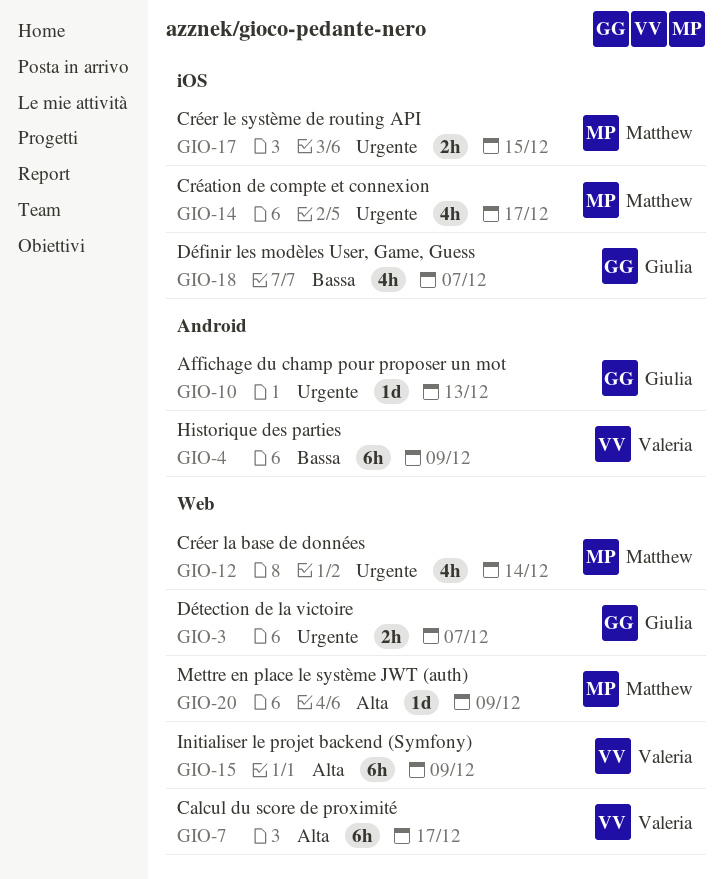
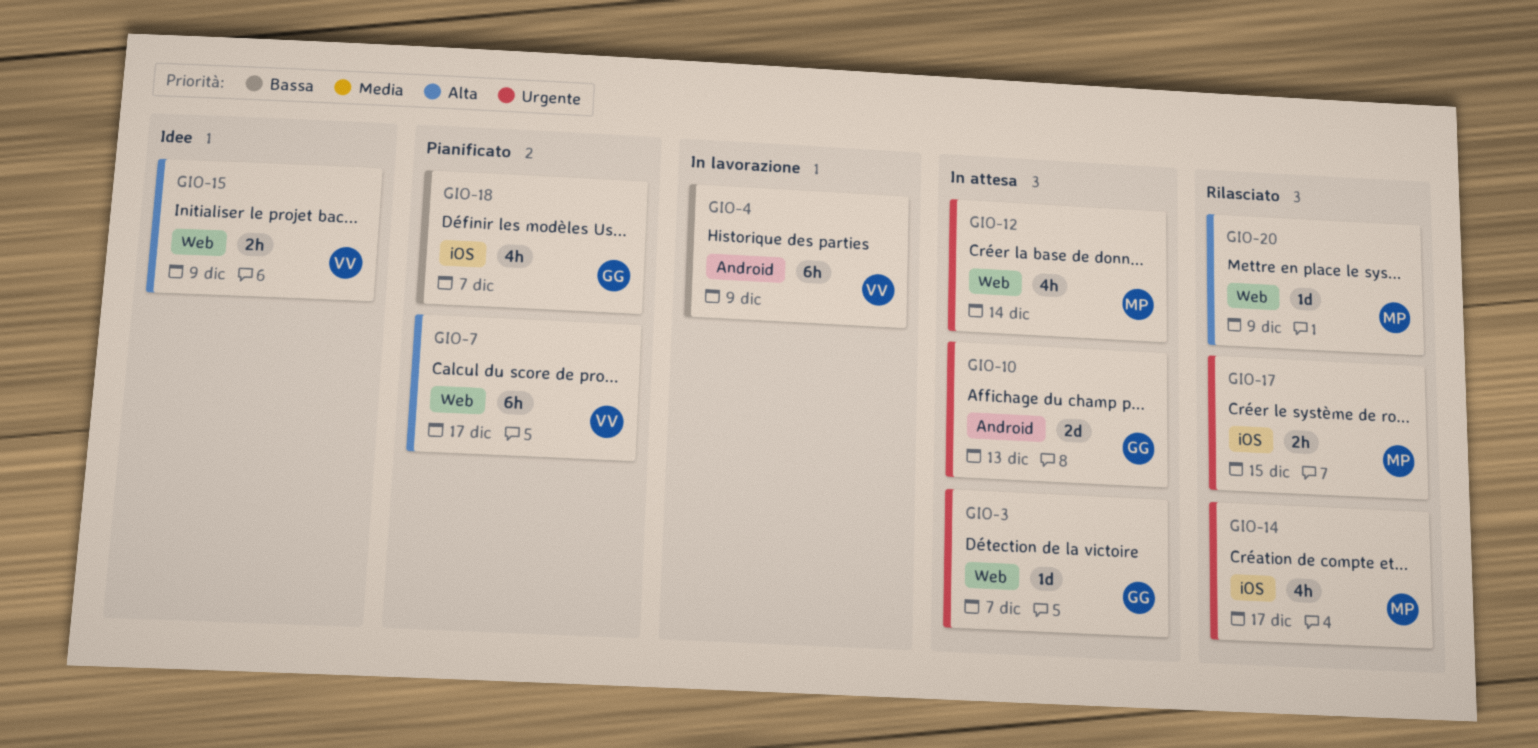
GIO-3, estimate: 2h -> 1d
GIO-10, estimate: 1d -> 2d
GIO-15, estimate: 6h -> 2h

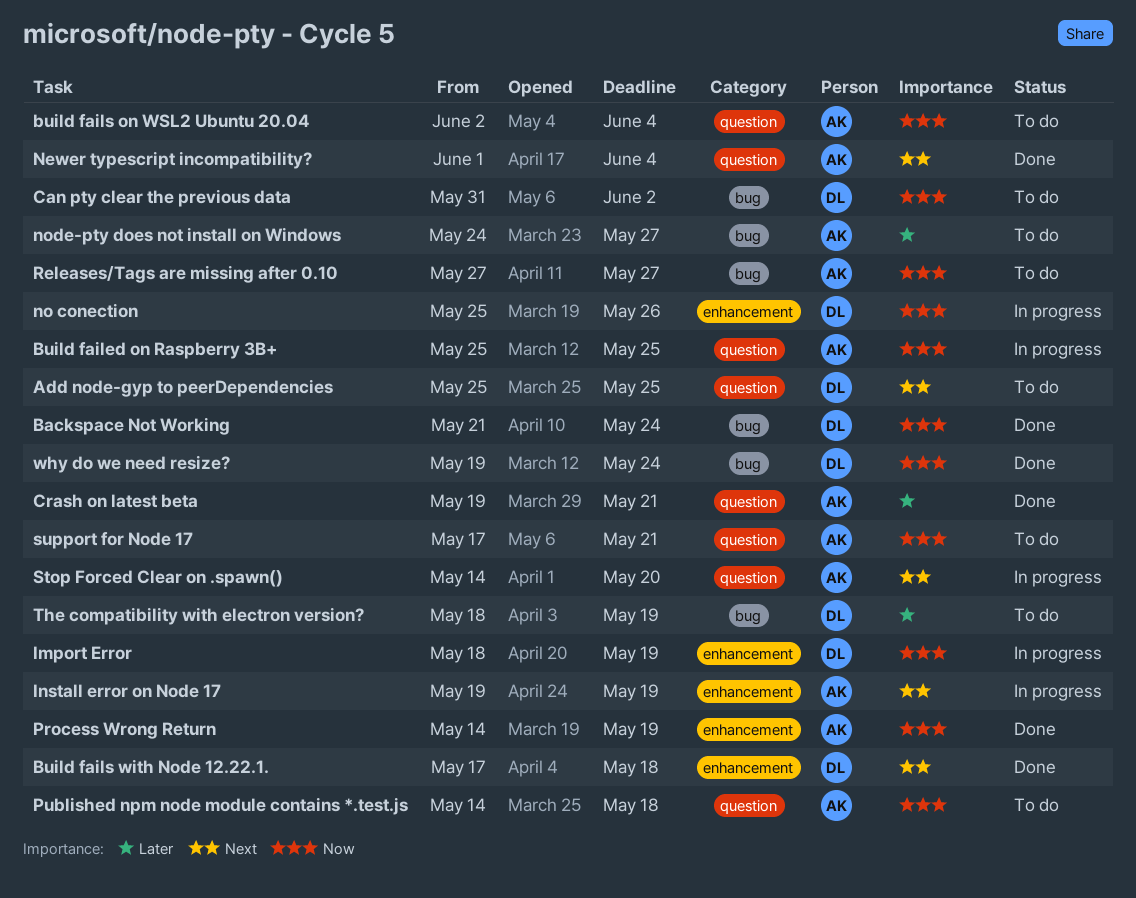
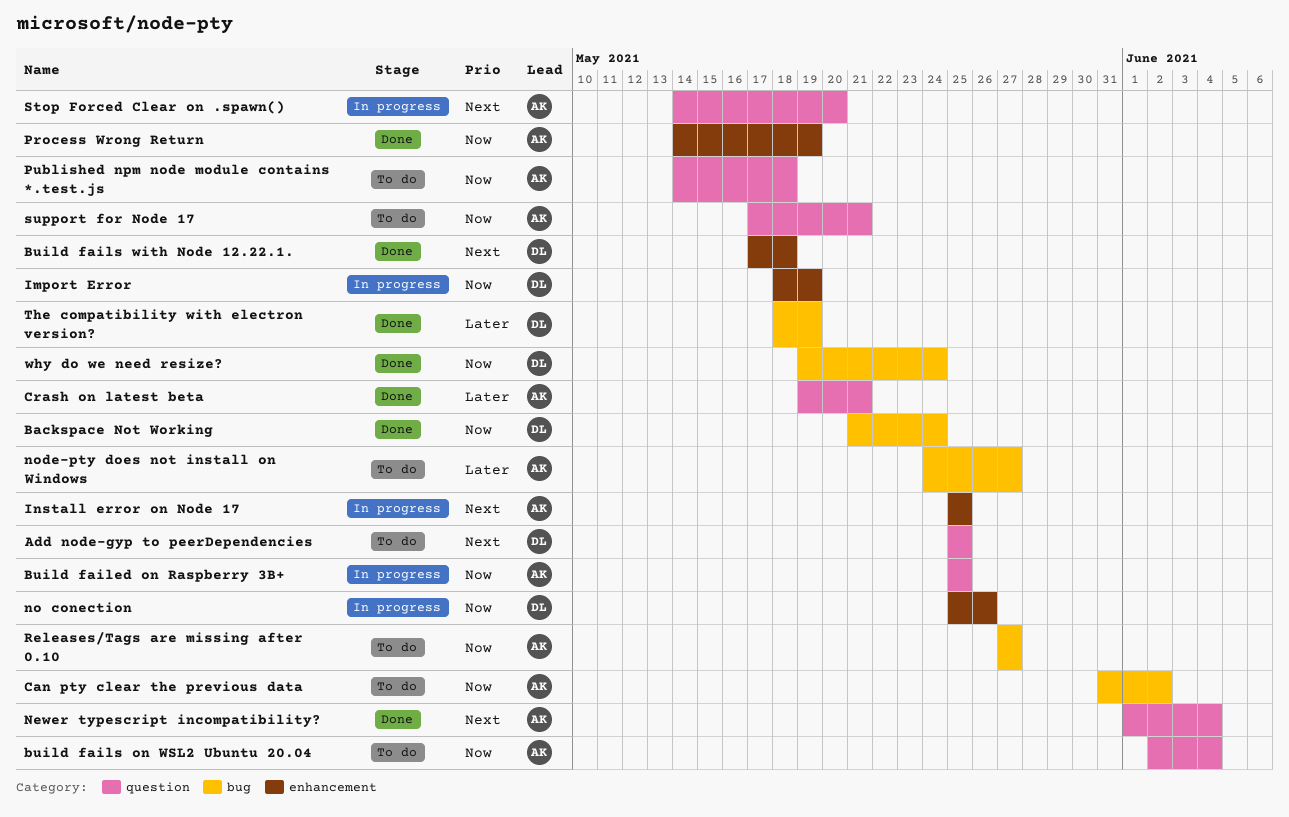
Can pty clear the previous data, owner: DL -> AK
Install error on Node 17, start: May 19 -> May 25
Install error on Node 17, due: May 19 -> May 25
The compatibility with electron version?, status: To do -> Done

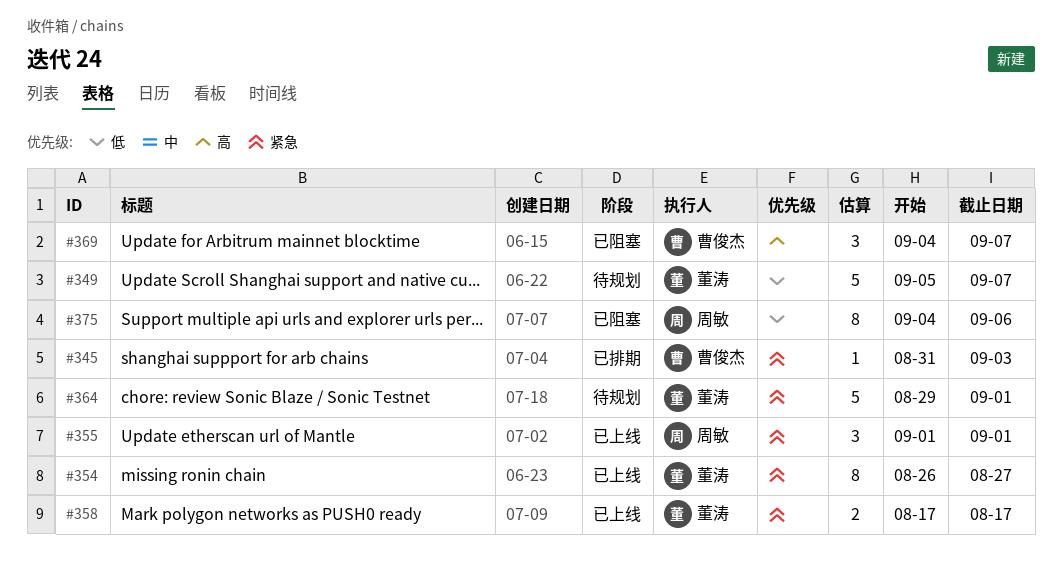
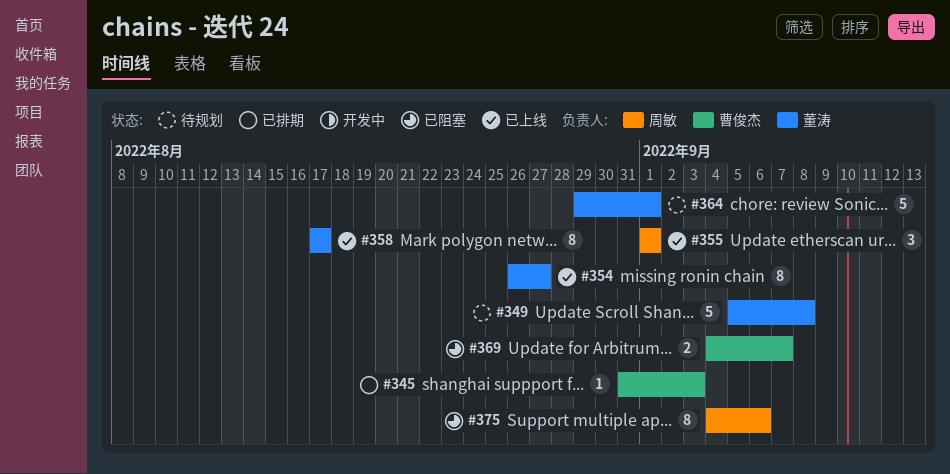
#349, due: Sep 7 -> Sep 8
#358, estimate: 2 -> 8
#369, estimate: 3 -> 2

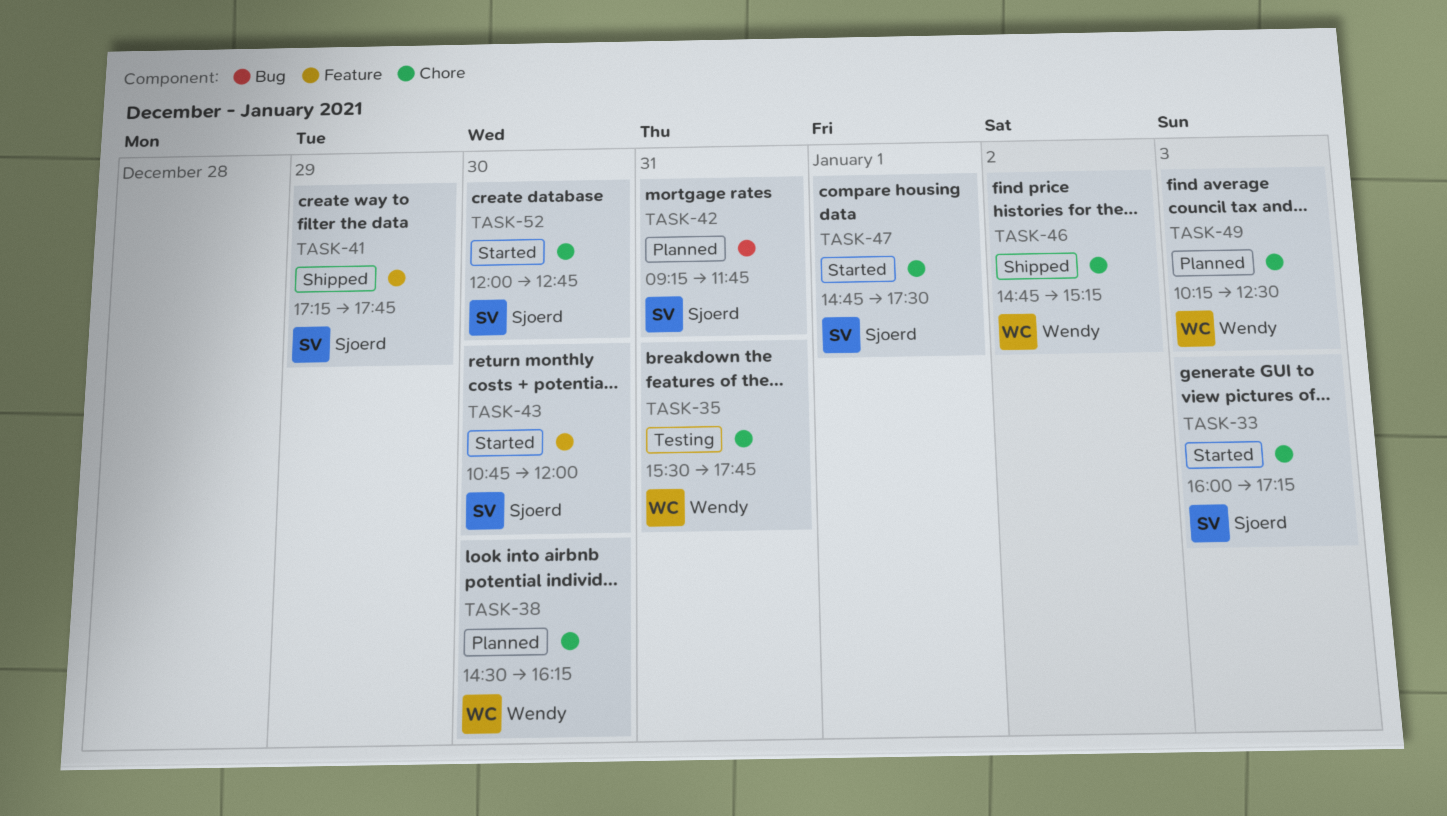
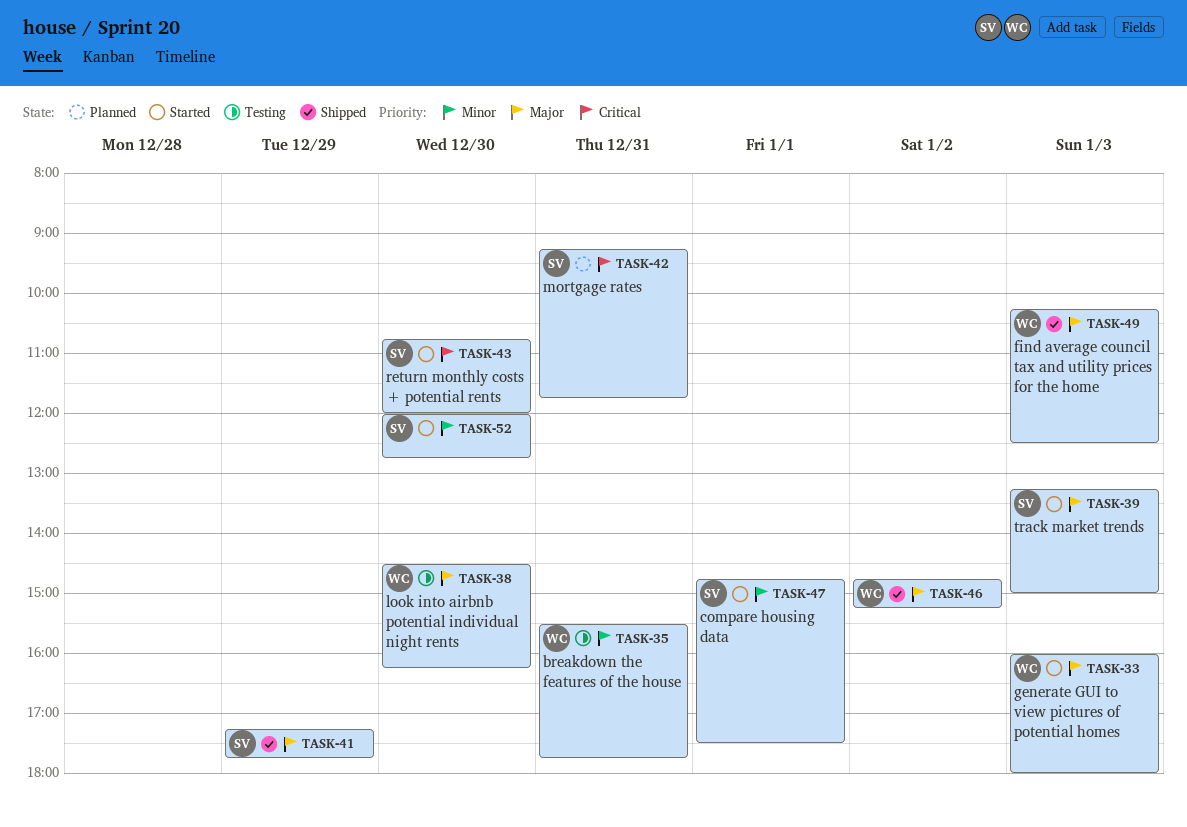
TASK-33, owner: Sjoerd -> Wendy
TASK-33, ends: 17:15 -> 18:00
TASK-38, status: Planned -> Testing
TASK-39: none -> present
TASK-49, status: Planned -> Shipped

PROBLEM DETAILS
For every line above, produce an exact transcription that omits the images.

RESPONSE BELOW
GIO-3, estimate: 2h -> 1d
GIO-10, estimate: 1d -> 2d
GIO-15, estimate: 6h -> 2h

Can pty clear the previous data, owner: DL -> AK
Install error on Node 17, start: May 19 -> May 25
Install error on Node 17, due: May 19 -> May 25
The compatibility with electron version?, status: To do -> Done

#349, due: Sep 7 -> Sep 8
#358, estimate: 2 -> 8
#369, estimate: 3 -> 2

TASK-33, owner: Sjoerd -> Wendy
TASK-33, ends: 17:15 -> 18:00
TASK-38, status: Planned -> Testing
TASK-39: none -> present
TASK-49, status: Planned -> Shipped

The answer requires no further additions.